• **THE TASK**
The response must contain each line of the material that holds "Running".

##############################

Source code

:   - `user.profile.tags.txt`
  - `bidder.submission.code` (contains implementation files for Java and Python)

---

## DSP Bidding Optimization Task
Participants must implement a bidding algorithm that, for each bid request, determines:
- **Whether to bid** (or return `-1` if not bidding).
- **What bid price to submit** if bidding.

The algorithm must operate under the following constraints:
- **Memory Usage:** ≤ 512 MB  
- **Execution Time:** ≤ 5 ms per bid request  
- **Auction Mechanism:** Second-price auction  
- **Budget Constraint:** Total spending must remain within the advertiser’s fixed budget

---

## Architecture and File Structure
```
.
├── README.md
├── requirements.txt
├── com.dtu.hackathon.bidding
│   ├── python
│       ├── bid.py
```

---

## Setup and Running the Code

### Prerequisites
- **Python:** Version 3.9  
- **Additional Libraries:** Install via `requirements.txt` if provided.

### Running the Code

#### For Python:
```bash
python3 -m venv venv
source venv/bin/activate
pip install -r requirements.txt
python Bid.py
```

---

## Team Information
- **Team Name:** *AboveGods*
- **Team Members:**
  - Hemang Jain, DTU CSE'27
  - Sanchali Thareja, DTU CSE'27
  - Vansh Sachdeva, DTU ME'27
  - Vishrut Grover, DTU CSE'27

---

##############################

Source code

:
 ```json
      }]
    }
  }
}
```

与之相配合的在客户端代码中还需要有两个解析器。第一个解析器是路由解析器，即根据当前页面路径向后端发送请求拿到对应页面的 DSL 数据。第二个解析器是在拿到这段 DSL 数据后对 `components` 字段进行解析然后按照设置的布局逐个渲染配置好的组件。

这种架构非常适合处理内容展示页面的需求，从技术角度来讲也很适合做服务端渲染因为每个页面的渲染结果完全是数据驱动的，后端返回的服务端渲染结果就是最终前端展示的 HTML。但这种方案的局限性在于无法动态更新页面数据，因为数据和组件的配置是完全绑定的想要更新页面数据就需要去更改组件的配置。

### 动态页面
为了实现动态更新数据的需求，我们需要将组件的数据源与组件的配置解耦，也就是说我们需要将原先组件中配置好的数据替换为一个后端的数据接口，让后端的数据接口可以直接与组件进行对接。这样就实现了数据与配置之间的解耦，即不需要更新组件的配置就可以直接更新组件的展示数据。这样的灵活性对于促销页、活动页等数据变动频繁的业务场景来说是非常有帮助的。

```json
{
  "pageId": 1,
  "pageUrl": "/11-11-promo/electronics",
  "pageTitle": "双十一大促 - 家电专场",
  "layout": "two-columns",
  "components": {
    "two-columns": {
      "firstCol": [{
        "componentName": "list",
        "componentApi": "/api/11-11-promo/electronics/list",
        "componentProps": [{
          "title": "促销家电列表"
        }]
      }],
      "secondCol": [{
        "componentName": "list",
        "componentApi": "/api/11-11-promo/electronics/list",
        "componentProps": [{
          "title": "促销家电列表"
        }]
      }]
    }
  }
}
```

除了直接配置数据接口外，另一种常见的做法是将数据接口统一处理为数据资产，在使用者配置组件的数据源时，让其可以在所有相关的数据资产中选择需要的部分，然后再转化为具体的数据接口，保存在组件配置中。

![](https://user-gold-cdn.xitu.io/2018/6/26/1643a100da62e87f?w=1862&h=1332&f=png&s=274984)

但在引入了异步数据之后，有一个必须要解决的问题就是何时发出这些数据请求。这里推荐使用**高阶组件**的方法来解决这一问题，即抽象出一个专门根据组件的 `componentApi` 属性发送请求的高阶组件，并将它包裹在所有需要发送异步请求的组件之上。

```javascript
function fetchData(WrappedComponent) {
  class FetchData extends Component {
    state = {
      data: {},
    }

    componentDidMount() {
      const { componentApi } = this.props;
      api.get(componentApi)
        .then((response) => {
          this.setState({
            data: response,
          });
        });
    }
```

##############################

• **TASK SOLUTION**
## Setup and Running the Code
### Running the Code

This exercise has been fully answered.